Hall Pass continues a string of relatively funny if not altogether sidesplitting films from the Farrelly brothers. Seventeen years removed from their debut, Dumb and Dumber, Peter and Bobby continue to get cheap laughs out of gross sight gags, some more successful than others.

You will groan, and you will fidget at times, but if you are among those who laughed heartily at Kingpin and There’s Something About Mary, Hall Pass should induce some spirited guffaws.

This is, perhaps, their best “raunchy” movie since Mary, a slightly better effort than the passable Me, Myself and Irene and near-return-to-form The Heartbreak Kid. The pleasant and enjoyable Fever Pitch is disqualified because it was about baseball and didn’t have any dick jokes. Shallow Hal and Stuck on You sucked, so they’re simply banished from thought beyond this sentence.

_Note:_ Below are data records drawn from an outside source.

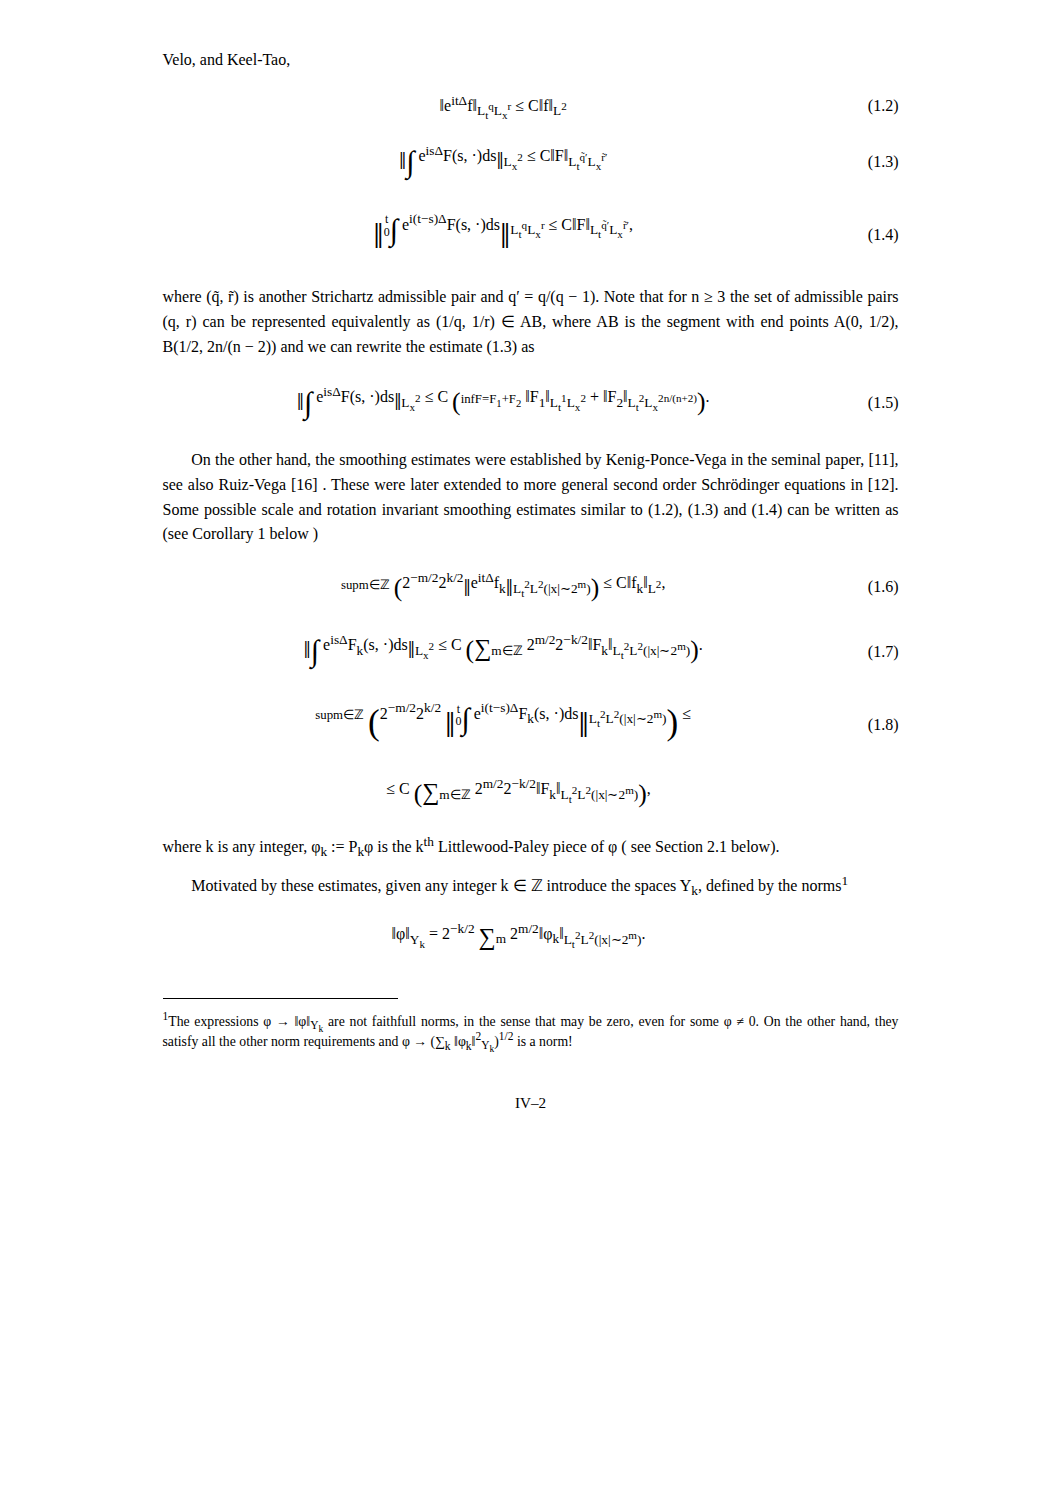Velo, and Keel-Tao,
‖eitΔf‖LtqLxr ≤ C‖f‖L2
(1.2)
‖∫ eisΔF(s, ·)ds‖Lx2 ≤ C‖F‖Ltq̃′Lxr̃′
(1.3)
‖t 0∫ ei(t−s)ΔF(s, ·)ds‖LtqLxr ≤ C‖F‖Ltq̃′Lxr̃′,
(1.4)
where (q̃, r̃) is another Strichartz admissible pair and q′ = q/(q − 1). Note that for n ≥ 3 the set of admissible pairs (q, r) can be represented equivalently as (1/q, 1/r) ∈ AB, where AB is the segment with end points A(0, 1/2), B(1/2, 2n/(n − 2)) and we can rewrite the estimate (1.3) as
‖∫ eisΔF(s, ·)ds‖Lx2 ≤ C (inf F=F1+F2 ‖F1‖Lt1Lx2 + ‖F2‖Lt2Lx2n/(n+2)).
(1.5)
On the other hand, the smoothing estimates were established by Kenig-Ponce-Vega in the seminal paper, [11], see also Ruiz-Vega [16] . These were later extended to more general second order Schrödinger equations in [12]. Some possible scale and rotation invariant smoothing estimates similar to (1.2), (1.3) and (1.4) can be written as (see Corollary 1 below )
sup m∈ℤ (2−m/22k/2‖eitΔfk‖Lt2L2(|x|∼2m)) ≤ C‖fk‖L2,
(1.6)
‖∫ eisΔFk(s, ·)ds‖Lx2 ≤ C (∑m∈ℤ 2m/22−k/2‖Fk‖Lt2L2(|x|∼2m)).
(1.7)
sup m∈ℤ (2−m/22k/2 ‖t 0∫ ei(t−s)ΔFk(s, ·)ds‖Lt2L2(|x|∼2m)) ≤
(1.8)
≤ C (∑m∈ℤ 2m/22−k/2‖Fk‖Lt2L2(|x|∼2m)),
where k is any integer, φk := Pkφ is the kth Littlewood-Paley piece of φ ( see Section 2.1 below).
Motivated by these estimates, given any integer k ∈ ℤ introduce the spaces Yk, defined by the norms1
‖φ‖Yk = 2−k/2 ∑m 2m/2‖φk‖Lt2L2(|x|∼2m).
1The expressions φ → ‖φ‖Yk are not faithfull norms, in the sense that may be zero, even for some φ ≠ 0. On the other hand, they satisfy all the other norm requirements and φ → (∑k ‖φk‖2Yk)1/2 is a norm!
IV–2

When middle-aged real estate agent Rick (Owen Wilson) gets busted one too many times for incidents involving apparent sexual dissatisfaction, wife Maggie (Jenna Fischer) gets fed up and grants him a “hall pass.” For one week, he can do whatever he wants sexually with other women, with no questions asked.

Rick’s best friend Fred (Jason Sudeikis) is granted the same gift by his wife, Grace (Christina Applegate), for a far more salacious infraction involving his automobile, and the two head out for seven days of debauchery. With other friends in tow, the party starts at Applebee’s and sort of goes downhill from there.

Attempts to get laid involve going to coffee houses, playing golf while stoned on pot brownies, lying around in hotel rooms eating Ben & Jerry’s, and, of course, bar hopping. The boys find out that, even though they have been granted their sexual freedom, there are no guarantees they will capitalize. In fact, they will more than likely strike out.

Of course, this is just the Farrellys setting the stage for gross sight gags, some of which are mighty funny, and others that no person in their right mind would want to ever see. The best involves a woman having some difficulty in Fred’s bathroom, with the worst being a shocking moment for Rick and two incredibly different and variably sized cocks. I will provide no further description.

As for the rest of Rick and Fred’s crew, Stephen Merchant scores some laughs as the one who supplies the pot brownies. (Stay around for the credits because they feature Merchant in the funniest sequence of the film.) Larry Joe Campbell appears as Hog-Head, constantly needing to take a dump, which he does at very inopportune times. Richard Jenkins shows up late as Coakley, offering sleazy sage advice on how to pick up girls.

What works in the film is largely due to the pairing of Wilson and Sudeikis, who play off each other nicely. Wilson is in his usual deadpan mode, while Sudeikis, easily one of the funnier entities on the current incarnation of Saturday Night Live, provides the more energetic sparks. His oft-repeated gag involving “fake chow” is a lot funnier than it ever should be thanks to his spirited delivery.

Undoubtedly, the Farrellys are held to a high standard when it comes to the gross-out sight gags. They set the high watermark with their utilization of jizz on Ben Stiller’s ear and in Cameron Diaz’s hair in Mary. Hall Pass makes many admirable attempts to achieve such moments of glory. They fall somewhat short, but there are enough successful gags to make the whole thing worth a fan’s time.

Yeah, not glowing praise by any means. But sometimes, just sometimes, I need a movie to show me a glamorous girl spraying diarrhea all over some dude’s bathroom wall, just to keep things real.